But I think it is necessary to send back to you Epaphroditus, my brother, co-worker and fellow soldier, who is also your messenger, whom you sent to take care of my needs. 26 For he longs for all of you and is distressed because you heard he was ill. 27 Indeed he was ill, and almost died. But God had mercy on him, and not on him only but also on me, to spare me sorrow upon sorrow. 28 Therefore I am all the more eager to send him, so that when you see him again you may be glad and I may have less anxiety. 29 So then, welcome him in the Lord with great joy, and honor people like him, 30 because he almost died for the work of Christ. He risked his life to make up for the help you yourselves could not give me. Phil. 2:25-30
I was in Honduras, doing OB/GYN stuff with World Medical Mission, and I met a guy who was a handyman who was sent from and supported by a church back in the states. He and his wife, in their 50's, felt a calling from the Lord to go help this Hospital/medical compound in Honduras. She was good at computers and office work so helped with the charting and business end of a mission hospital. They weren't involved in the evangelism and were very weak in Spanish - they just helped make it possible for those called and gifted in those fields to function.

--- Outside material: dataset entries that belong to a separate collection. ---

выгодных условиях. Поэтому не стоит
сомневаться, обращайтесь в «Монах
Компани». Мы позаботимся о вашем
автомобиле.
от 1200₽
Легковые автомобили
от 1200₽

This is like Epaphroditus who was sent from the church in Philippi to assist Paul. Paul refers to him as brother, fellow soldier, co-worker, messenger who met Paul's needs in a way that the church couldn't. We know Paul had problems with an eye disease so maybe he had some medical skills. We know that Paul, maybe because of his vision, wrote very large so maybe Epaphroditus did some writing for Paul who wrote three epistles while in this prison. The fact is, he assisted Paul in ways not everyone could and probably delivered this epistle back to the church as he convalesced back home. He was a vital part of the mission effort of Paul yet probably never led anyone to the Lord and I doubt my handyman friend in Honduras never did either.

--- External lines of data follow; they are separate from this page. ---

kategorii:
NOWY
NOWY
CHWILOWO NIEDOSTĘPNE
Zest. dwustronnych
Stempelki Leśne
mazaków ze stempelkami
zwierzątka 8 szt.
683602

What does Paul think of non-evangelistic helpers on mission trips? Worthy of honor for one. Even in our churches, I'm pretty sure the deacons and elders and pastors get more honor than the secretaries, accountants, nursery staff, and information technicians. Paul actually goes on to say that if he died because of his illness - not from stoning, shipwrecks, starvation, beating, flogging, crucifixion, beheading but illness - that he would have died for the sake of the gospel even though he probably never even spoke publicly.
So, what does this tell us? First that spreading the gospel is imperative and we should be using our abilities and gifts to make that happen both in our locale and also around the world. Second, if you are feeling a call to go outside your locale, chances are your abilities can be used, and they don't have to be speaking gifts. Third, if you don't go, we need to be praying for and supporting missionaries giving help in ways that we can. Lastly, and this is kind of heavy, we tend to divide life into two categories - sacred and secular. If we are all in for Christ, we are in "full time Christian service" whether we work for a church or at Wal-Mart. We are doing the work of an evangelist or missionary everywhere we go. Therefore, if someone works in construction building a new hotel in Pigeon Forge, TN, and they are being Christ to that team, witnessing, loving, serving, sharing - and they died in a crane accident, I'd say they died for the sake of the gospel.
Epaphroditus and hopefully me are in "fulltime Christian service". Are you?